Peg in Laguvajrasana

Oops- this post was meant for my yoga blog, so forgive me for the accidental crossposting.  ~DS

Peg Mulqueen in Laguvajrasana

This is too much fun.  I feel called to name the flaws in the picture, but it occurs to me that if you can’t see them already then I don’t need to help you out there.  I think a lot of us do this in yoga too, somebody compliments our backbends and we deflect the compliment by saying “Oh yes, but what was happening on my jumpthrough today I wonder?”

I’m writing a blurb about yoga for church.  It’s a bit hilarious I think.  I’m a Unitarian Universalist, more or less because they don’t mind people who worship trees as much as anything else.  Now I don’t mean that I literally worship trees, but for me the universe is very present in the locus that is a tree.  So I walk in the woods a lot.  Anyway…  I’m writing about yoga for church, which seems harder because I can’t just hit “publish” and wait for the fall out.  I have to get up and say it in front of people I know, people I see at school and the supermarket.  It has to do with how my practice of yoga contributes to a sense of rebirth and renewal in my life.

For that matter, it’s bring a friend to church week at my little church in Groton, MA.  So if you live in the area and would like to come and see what some tree huggers and other folks do on Sunday mornings….  you just have to squeeze in your practice before 10AM.  We have a really good choir and, I think, the best minister in the whole world.  She makes me cry and always speaks to the inner depths of the human soul.


Peg in Laguvajrasana

Pink Shirt

Peg’s shirt is bright pink and begged for color.  I didn’t have the right marker so I used flesh with a scarlet overlay.  Once I have enough sketches I’ll have no more excuses except to start working on panels.  How many more sketches is that I wonder?  I have the tiny panels I bought to practice on.


MFA Boston

Too bad that arm looks a little rubbery, not so attached to the shoulder.  We went to the MFA today and they had a marvelous Paper Zoo exhibit Curated by Cliff Ackley.  They had a marvelous ink drawing (I think) of a porcupine by Leonard Baskin that both girls got a kick out of drawing and a gorgeous print of trout in the water by Neil Welliver, who I just adore.  I didn’t get to draw yesterday so I did two today to make up for it.  Vacation week!!!  I am having a wicked time making a drawing of my middle daughter into a likeness.  In this one I think she looks more like her older cousin.


Ball jar

I love the new suite of gray Pitt markers with the brush tips.  I think there needs to be some black, for contrast.  I drew this last night after the Light, Wood and Bronze reception for Linda Hoffman and Sue Salem.  I didn’t really feel like drawing, but I didn’t feel like going to bed without having drawn at all either.  So I cleaned my kitchen, scored and tore a piece of that new hot press rag paper into smaller rectangles, and commenced.

I spoke with Miranda at the reception.  She has an amazing website for StudioMothers.  I mentioned that there is this aspect of daily drawing, now that I’ve been doing it for  a couple of months, in which I don’t start every day as if I’ve never drawn before.  The drawing hand, the hand-eye coordination is already primed and ready to go.  And this in only 15 minutes a day.  Why didn’t I know this before?  Even when I was working regularly in my studio I never drew every day.  It’s hard to explain what a powerful practice this is, but I’m going to write it up and try.

◆ To be done:
A. Reproduce word for word the stretch from "I spoke with" through "up and try." in the blog post about yoga and daily sketching.
B. In the blog post about yoga and daily sketching, shorten the paragraph that begins "I spoke with Miranda at the reception" while keeping its main facts.
C. Extend the blog post about yoga and daily sketching, picking up right after its final sentence.

◆ Data extract:
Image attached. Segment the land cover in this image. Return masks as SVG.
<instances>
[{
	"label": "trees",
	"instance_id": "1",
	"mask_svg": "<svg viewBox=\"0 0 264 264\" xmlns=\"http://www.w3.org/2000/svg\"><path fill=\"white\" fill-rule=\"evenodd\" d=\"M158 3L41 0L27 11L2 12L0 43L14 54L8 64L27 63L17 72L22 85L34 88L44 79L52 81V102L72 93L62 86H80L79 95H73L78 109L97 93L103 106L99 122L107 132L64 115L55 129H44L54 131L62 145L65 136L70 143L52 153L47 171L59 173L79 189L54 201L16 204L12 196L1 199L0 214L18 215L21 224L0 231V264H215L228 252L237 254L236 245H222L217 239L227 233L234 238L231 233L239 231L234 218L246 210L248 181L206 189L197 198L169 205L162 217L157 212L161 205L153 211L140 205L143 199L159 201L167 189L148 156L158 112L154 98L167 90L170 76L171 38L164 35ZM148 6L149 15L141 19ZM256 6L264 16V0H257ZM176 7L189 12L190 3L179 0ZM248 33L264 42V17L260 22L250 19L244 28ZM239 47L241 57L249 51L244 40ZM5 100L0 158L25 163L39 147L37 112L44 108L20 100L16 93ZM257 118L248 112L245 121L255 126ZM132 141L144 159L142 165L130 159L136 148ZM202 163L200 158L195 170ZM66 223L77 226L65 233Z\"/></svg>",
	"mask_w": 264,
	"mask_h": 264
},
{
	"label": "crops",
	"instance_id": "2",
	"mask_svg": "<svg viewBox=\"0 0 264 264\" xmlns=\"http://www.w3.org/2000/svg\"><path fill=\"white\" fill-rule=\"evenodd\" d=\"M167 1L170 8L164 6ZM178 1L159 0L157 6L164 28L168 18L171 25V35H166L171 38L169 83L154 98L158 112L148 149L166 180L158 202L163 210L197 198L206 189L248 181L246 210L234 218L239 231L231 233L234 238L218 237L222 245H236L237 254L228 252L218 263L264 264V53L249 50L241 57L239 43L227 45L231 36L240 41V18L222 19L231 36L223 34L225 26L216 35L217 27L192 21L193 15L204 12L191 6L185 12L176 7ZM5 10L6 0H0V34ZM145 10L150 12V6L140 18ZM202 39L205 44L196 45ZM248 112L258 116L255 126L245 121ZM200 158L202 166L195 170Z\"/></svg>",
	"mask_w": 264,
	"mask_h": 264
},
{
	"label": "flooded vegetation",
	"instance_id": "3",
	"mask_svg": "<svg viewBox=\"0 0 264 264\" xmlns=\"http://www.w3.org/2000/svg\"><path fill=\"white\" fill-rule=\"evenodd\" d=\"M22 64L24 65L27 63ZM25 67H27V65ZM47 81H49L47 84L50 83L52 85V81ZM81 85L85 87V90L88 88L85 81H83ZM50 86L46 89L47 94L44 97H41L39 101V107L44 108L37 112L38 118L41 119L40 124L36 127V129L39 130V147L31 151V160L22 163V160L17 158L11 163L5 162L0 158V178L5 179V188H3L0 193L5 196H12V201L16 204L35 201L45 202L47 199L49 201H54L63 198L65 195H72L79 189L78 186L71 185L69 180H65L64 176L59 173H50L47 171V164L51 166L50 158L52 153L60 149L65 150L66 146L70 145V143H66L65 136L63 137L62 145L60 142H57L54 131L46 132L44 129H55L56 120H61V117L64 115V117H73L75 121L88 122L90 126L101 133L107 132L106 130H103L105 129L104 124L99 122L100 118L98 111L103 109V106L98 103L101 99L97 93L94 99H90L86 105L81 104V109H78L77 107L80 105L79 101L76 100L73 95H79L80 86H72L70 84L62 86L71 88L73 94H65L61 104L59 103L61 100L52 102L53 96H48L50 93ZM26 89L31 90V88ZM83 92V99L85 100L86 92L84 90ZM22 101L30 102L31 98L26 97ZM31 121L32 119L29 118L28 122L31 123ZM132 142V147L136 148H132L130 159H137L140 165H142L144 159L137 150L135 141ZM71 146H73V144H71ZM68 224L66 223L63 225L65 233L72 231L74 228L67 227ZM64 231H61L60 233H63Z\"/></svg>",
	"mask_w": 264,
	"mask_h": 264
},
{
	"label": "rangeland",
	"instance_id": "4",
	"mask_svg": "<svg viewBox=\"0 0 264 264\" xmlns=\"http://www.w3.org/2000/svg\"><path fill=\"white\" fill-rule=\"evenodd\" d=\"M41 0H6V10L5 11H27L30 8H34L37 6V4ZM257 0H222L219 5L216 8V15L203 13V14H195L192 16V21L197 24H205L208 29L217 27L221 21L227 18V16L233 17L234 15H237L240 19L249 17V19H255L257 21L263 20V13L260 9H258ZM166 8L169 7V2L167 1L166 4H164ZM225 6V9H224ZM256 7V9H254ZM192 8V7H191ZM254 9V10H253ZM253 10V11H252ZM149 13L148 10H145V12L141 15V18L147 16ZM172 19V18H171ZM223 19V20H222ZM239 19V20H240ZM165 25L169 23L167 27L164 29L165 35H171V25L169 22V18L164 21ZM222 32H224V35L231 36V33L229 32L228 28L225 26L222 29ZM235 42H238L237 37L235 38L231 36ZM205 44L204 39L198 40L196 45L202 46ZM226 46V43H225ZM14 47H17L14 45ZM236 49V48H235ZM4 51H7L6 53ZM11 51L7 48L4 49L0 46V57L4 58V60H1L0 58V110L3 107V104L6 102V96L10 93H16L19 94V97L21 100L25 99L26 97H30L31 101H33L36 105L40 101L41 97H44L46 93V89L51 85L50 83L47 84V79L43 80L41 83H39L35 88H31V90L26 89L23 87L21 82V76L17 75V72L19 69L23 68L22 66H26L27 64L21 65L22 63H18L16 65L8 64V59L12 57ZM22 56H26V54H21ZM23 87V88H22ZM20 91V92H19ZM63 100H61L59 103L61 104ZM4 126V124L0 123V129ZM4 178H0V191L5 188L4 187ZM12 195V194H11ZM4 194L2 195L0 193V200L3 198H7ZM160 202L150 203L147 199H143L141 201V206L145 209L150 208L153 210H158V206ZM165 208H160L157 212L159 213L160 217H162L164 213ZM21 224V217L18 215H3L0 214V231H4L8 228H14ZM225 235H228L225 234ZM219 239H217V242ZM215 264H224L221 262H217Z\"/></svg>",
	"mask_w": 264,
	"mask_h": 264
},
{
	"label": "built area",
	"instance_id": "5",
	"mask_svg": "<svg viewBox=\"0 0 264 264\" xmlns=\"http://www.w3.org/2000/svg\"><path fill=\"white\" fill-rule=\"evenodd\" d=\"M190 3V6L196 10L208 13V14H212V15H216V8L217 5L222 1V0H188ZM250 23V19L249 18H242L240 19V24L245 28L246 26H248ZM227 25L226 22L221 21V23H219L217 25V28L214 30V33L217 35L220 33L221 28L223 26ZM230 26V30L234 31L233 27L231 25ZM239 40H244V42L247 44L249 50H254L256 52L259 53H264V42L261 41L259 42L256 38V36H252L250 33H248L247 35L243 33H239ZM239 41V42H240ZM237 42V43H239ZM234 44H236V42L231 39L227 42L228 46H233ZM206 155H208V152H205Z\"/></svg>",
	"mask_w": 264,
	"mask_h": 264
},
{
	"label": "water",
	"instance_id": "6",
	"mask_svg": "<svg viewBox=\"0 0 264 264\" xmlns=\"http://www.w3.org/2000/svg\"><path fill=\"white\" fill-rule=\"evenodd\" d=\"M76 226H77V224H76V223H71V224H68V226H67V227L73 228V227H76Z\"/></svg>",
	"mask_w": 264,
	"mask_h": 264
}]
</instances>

...

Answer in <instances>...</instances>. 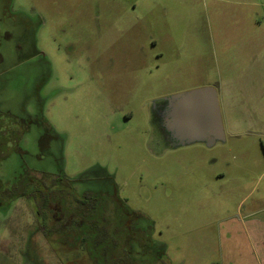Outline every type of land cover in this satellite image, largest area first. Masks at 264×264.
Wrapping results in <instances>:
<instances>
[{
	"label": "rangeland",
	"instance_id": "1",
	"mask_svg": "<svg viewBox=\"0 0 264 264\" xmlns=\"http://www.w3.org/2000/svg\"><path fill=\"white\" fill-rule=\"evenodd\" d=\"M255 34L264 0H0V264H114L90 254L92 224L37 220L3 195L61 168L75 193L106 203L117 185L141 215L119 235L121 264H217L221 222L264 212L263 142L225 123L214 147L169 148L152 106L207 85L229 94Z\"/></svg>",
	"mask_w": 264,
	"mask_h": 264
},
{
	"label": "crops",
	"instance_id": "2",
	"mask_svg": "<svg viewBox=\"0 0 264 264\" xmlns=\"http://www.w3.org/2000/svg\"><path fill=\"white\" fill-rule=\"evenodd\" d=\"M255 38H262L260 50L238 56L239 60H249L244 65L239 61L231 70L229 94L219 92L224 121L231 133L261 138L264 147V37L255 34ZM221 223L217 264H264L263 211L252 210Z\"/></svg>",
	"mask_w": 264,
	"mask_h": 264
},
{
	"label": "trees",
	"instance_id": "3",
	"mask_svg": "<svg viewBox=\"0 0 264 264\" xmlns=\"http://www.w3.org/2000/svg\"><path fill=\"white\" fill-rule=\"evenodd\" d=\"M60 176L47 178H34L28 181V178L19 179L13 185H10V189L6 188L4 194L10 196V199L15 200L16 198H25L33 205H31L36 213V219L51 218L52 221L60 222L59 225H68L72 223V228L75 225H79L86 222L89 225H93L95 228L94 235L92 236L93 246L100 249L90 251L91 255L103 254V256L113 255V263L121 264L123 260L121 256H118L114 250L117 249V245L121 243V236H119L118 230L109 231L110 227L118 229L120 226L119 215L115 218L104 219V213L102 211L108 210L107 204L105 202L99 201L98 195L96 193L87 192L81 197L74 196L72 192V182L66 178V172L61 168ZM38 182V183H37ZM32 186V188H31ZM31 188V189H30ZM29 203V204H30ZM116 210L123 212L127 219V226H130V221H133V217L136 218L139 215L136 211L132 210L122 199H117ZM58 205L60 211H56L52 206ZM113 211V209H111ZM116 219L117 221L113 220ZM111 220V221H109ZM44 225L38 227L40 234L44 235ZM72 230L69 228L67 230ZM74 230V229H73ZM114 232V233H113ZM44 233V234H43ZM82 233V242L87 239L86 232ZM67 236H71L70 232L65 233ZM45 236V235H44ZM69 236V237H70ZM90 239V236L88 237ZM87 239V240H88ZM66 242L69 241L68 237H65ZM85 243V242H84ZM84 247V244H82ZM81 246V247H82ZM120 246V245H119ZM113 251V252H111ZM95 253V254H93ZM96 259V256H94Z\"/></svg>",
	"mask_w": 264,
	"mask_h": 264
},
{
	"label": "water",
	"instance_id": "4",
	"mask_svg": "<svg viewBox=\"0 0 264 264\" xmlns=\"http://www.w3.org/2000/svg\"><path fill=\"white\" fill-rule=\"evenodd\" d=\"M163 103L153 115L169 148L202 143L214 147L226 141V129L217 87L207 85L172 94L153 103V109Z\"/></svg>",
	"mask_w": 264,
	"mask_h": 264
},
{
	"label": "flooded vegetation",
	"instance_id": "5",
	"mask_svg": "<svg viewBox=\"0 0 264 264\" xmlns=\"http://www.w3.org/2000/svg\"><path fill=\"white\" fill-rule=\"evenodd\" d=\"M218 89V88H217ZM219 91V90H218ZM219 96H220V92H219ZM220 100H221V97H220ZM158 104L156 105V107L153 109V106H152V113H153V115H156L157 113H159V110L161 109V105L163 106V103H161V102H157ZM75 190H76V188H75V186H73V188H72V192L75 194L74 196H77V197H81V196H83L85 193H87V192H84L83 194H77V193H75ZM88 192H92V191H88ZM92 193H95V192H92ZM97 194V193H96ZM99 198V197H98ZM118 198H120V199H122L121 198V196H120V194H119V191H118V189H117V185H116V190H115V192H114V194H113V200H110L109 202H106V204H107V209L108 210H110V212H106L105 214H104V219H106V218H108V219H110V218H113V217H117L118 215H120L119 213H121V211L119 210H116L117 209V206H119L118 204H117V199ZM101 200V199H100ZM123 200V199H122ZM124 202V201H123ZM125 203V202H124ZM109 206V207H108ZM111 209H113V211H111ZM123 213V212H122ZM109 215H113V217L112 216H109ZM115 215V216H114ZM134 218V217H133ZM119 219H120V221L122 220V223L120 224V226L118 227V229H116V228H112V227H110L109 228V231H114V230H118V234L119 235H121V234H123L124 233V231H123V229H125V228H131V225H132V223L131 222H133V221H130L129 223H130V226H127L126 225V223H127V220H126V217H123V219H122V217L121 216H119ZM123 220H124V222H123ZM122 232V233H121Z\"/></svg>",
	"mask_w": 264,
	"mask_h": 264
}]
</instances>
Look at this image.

◆ Answers by task:
A.
I spoke with Miranda at the reception.  She has an amazing website for StudioMothers.  I mentioned that there is this aspect of daily drawing, now that I’ve been doing it for  a couple of months, in which I don’t start every day as if I’ve never drawn before.  The drawing hand, the hand-eye coordination is already primed and ready to go.  And this in only 15 minutes a day.  Why didn’t I know this before?  Even when I was working regularly in my studio I never drew every day.  It’s hard to explain what a powerful practice this is, but I’m going to write it up and try.

B. At the reception, the writer talked with Miranda, who has a website for StudioMothers. After a couple of months of daily drawing, the writer no longer starts each day as if new to drawing, because the hand and hand-eye coordination are already primed. This comes from only 15 minutes a day. Even when working regularly in the studio, the writer never drew every day. The writer finds the practice powerful but hard to explain and plans to write about it.

C.
Paintings and Couches

I’ve been rather sick, with an unpleasant chest cold, and unable to practice with any regularity for over a week.  I really notice how yoga regulates my moods when I am unable to practice.  But I have been able to draw, and some very generous and beautiful yoginis have been sending me photographs.  Here is Christine from Gainesville, Florida, above, and below is another of her in kapotasana.

I’m planning a series of 3 panels, one each of the 2nd series postures Ustrasana, Laguvajrasana, and Kapotasana.  They’re for my living room.  They will probably not match my couch, which is a rather nondescript beige, rather old, gifted from a dear family member, and pounced upon and determinedly stained as only 3 young children can manage with delight.  It’s cushions are endless sources of forts and pillow fights.

This is why we can’t have nice things.

Clicking either image will take you to my art blog.



Islamic Tile Patterns, revisited

Here’s a painting of mine from when my oldest was little and naptime was sacred art making time.  This lasted until my second child decided to never, ever nap at the same time as her sister.

Here’s a detail, in which you can see the handwritten text beneath the paint.  The real point, though, is the Islamic tile pattern in the background, from Granada I believe.  I found the pattern on the internet today here:

And finally, here is the bare bones beginning of a sketch:

I love this pattern but it needs some work.  The six pointed stars are tricky.  There must be a way to graph out the pattern and make the whole thing easier to render.  Of course there are other ways to transfer a pattern, but I wanted to get it into my fingers, if you know what I mean, so that I could duplicate at will.



Drawing in Church

What can I say?  I’m getting in the habit of taking pencil and sketchbook everywhere that I go.  There’s a Twyla Tharp quote about this that I don’t remember offhand, something about having your tools with you.

On Saturday my drawing time became about making a Valentine for my valentine, the love of my life.


Most of these papers were done with gelatin printing.  It’s a good idea to keep a wide variety of pre-printed papers available for collage work, and I’m beginning to develop a system of sorting them by color families.  Here is a new goal:  set one of the vacation days aside for making papers with the kids, gelatin printing and other techniques.

Need to play with patterns!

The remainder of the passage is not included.